We are so early into the outbreak of COVID-19 it is dangerous to jump to many conclusions based on the very limited data we have. We have studied influenza for decades with a universe of hundreds of millions of cases. Yet, there is still a great deal of uncertainty regarding influenza’s fatality and transmission rates. With COVID-19, we are dealing with a data on only about 150,000 cases over less than three months. On top of that, we know little about how accurate the data we have is.
But, with that huge caveat in mind, there may be a pattern developing based on the experiences of China, South Korea, Italy and Iran. These are the current hot spots. All of the other countries that have reported cases have fewer than half the cases of these four countries and their outbreaks started somewhat later.
The World Health Organization (WHO) began publishing daily updates on the number of cases by country on January 21.1 According to their data China already had 278 cases at that time. There were only four cases outside of China. The outbreak in China rapidly accelerated and by the first week in February, it was reporting over 3,000 new cases per day. The number of cases in South Korea, Italy and Iran began to accelerate about two weeks later.
The number of new cases in China and S. Korea peaked after about two weeks and then began to decline almost as fast. Yesterday (March 15) China and S. Korea reported only 27 and 76 new cases, respectively.
But Italy’s and Iran’s experience has been different; Italy’s starkly so. In both countries, the number of new cases has continued to climb, hitting new highs yesterday of 3,497 and 1,365, respectively. And, discouragingly, both are well past the two weeks that it took cases in China and S. Korea to peak.
Once again, we should be very hesitant about drawing too many conclusions based on the very, very limited data we have. There is undoubtedly wide variance in accuracy and methodologies of how the data on new cases is being collected. There has also been a fair amount of justifiable skepticism about China’s reported numbers given its penchant for secrecy and gilding the lily about anything having to do with its country.
Nonetheless, there may be some inferences to be drawn.
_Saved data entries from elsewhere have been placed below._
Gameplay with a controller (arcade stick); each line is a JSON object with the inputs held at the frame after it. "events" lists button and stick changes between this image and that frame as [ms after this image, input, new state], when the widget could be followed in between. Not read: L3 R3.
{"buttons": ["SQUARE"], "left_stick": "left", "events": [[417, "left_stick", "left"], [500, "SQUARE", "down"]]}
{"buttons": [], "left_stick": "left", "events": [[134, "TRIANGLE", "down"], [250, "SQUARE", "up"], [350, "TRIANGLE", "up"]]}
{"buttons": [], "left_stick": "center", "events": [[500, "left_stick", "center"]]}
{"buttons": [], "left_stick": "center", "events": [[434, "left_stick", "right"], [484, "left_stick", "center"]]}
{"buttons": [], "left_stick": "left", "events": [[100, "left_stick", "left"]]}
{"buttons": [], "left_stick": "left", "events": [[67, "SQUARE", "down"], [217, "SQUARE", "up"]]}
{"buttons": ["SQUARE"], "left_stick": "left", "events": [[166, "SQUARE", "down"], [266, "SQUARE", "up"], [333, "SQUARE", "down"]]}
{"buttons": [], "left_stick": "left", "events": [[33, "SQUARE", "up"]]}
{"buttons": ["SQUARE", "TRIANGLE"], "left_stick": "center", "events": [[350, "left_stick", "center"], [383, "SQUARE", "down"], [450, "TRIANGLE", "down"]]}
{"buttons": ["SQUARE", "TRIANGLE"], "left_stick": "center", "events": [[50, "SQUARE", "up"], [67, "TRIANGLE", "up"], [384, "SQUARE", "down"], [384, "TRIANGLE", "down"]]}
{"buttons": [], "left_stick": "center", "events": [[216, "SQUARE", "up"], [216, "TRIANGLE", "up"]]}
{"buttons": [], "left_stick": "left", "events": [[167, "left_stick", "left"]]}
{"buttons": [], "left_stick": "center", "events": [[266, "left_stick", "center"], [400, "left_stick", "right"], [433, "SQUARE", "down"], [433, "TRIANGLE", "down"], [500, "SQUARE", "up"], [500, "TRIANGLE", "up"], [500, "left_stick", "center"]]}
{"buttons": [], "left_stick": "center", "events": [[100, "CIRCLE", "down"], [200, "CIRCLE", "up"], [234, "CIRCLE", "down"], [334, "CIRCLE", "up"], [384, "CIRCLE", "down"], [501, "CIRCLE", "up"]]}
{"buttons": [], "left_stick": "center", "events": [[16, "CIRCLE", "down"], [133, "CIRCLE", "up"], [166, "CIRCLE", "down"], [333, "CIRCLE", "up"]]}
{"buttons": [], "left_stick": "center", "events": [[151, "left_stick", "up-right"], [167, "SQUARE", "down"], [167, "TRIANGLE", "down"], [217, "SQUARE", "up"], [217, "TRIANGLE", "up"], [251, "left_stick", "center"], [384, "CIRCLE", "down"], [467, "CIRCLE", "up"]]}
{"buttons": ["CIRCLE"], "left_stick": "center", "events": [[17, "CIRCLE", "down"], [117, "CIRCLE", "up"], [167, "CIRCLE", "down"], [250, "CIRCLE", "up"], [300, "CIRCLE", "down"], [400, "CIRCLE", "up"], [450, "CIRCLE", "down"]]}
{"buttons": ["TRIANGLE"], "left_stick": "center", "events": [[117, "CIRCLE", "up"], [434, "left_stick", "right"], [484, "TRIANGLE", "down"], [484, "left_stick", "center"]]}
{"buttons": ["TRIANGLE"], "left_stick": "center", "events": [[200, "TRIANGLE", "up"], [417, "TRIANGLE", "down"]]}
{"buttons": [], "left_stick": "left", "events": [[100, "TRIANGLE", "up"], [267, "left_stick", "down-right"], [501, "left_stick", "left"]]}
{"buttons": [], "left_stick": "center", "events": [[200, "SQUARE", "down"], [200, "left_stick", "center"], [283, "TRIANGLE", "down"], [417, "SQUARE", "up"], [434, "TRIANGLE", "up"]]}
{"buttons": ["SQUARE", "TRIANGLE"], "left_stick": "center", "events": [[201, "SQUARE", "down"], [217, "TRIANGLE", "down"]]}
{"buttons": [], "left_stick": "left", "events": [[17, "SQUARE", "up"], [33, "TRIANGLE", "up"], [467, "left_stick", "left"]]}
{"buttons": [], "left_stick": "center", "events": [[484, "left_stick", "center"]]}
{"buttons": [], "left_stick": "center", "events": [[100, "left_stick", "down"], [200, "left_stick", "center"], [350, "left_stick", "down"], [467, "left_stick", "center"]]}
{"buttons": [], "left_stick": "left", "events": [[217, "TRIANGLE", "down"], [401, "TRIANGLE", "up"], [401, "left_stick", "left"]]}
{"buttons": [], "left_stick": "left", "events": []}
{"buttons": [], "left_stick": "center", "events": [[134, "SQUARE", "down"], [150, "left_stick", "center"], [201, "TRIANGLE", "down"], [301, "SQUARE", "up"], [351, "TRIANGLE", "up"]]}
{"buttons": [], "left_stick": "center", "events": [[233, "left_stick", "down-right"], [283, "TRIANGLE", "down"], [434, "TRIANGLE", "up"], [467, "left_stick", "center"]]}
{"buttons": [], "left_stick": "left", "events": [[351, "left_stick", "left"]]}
First, the increases in the incidences of infection has been not “exponential” anywhere, notwithstanding the media’s repeated characterization to that effect. I frequently see charts showing the cumulative numbers of cases. Those are always going to show a much steeper increase and resemble an exponential function. But the critical parameter is how fast the spread of virus is accelerating or deaccelerating. That will be reflected by the number of new cases over time, not the number of cumulative cases.
Second, it appears that China and S. Korea were able to contain the virus in about two weeks. As nearly as I can determine from media reports, each had somewhat different containment strategies, but both took extraordinary measures. But Italy, and Iran to a lesser extent, have not been able to contain the outbreak in their countries. Italy’s numbers are particularly alarming given they have now locked down the entire country and the virus is still spreading at a rapid (but not exponential) rate. It would be very helpful to determine if China and S. Korea did something(s) that Italy and Iran have not.
Third, the overall infection rates have been extraordinarily low. In Hubei province where the outbreak started, only 1 in 870 people have been infected so far and the number of new cases has slowed to a trickle. In other words, even at the epicenter of the outbreak where it is has now largely been contained (at least, according to the Chinese), only slightly more than one/tenth of one percent of was infected. 2 The rates have even been lower in the other countries (S. Korea=1:6,300 – Italy=1;2,900 – Iran=1:6,600).
I offer this perspective on the data not to suggest that anyone is overreacting or underreacting to the outbreak. But, when facing a new threat, we have been programmed by evolution to exaggerate danger in our minds, at least until we can accurately assess the degree and lethality of the new threat. That instinct can only be overcome by dispassionately examining actual data.
This is a link to the spreadsheet I have been working on. You are welcome to download it and do your own analysis. If anyone finds any errors in it, please let me know. I will be regularly updating this analysis.
1 All of these statistics come from the World Health Organization’s situation reports. On February 17, the WHO changed the methodology for counting new cases from China’s Hubei province. Prior to February 17, the WHO had only included laboratory confirmed cases, not clinically diagnosed cases. On February 17, WHO added the previously clinically diagnosed cases (≈ 17,688 cases) in a lump sum. For charting purposes, I have “spread” the clinically diagnosed cases over each previous day proportionate to the laboratory confirmed cases from China for that day.
2 The actual number of infections in Hubei was undoubted higher than .1% as asymptomatic and mild cases likely went undiagnosed. But even if the infection rate was ten times higher than reported, that sill means that 99% of the population was never infected.